Par exemple, il y aura des gens qui devront reconnaître des décisions prises dans des moments d’urgence pour survivre et qu’ils ne prendraient pas à un autre moment, comme laisser leur famille derrière eux. Mettre fin à tous ces conflits qui surgissent entraînera beaucoup de tristesse et de nombreuses crises familiales et communautaires.

-Quel a été l’impact émotionnel de la guerre sur vous et le personnel humanitaire avec lequel vous travaillez ?

-Ce contexte nous rappelle à quel point nous sommes vulnérables. La vie peut changer en un instant.
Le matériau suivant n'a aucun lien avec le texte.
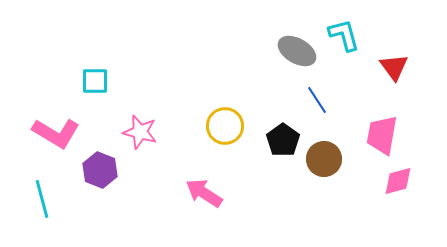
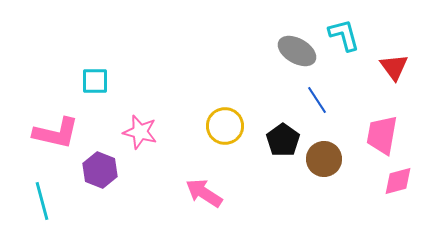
pink L-shape: rotated 18 degrees counterclockwise
cyan line: moved 2 px down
Pour prendre soin de notre santé mentale, nous comptons sur le soutien mutuel, les activités de groupe et les services psychosociaux que MSF propose aux travailleurs nationaux et internationaux. Un appel vidéo avec un proche peut aussi faire une grande différence.

-Quelle est selon vous la chose la plus importante que la communauté internationale devrait savoir sur la situation à Gaza ?

-Nous savons déjà qu’« il n’y a pas de santé sans santé mentale », mais j’ajouterais qu’« il n’y a pas de santé mentale sans dignité garantie ». La résilience de la population palestinienne est admirable, mais pour commencer à guérir, elle a besoin d’un cessez-le-feu et de la possibilité de reconstruire sa vie dans la dignité. La reconstruction émotionnelle ne sera pas possible sans la solidarité et un engagement ferme de la communauté internationale.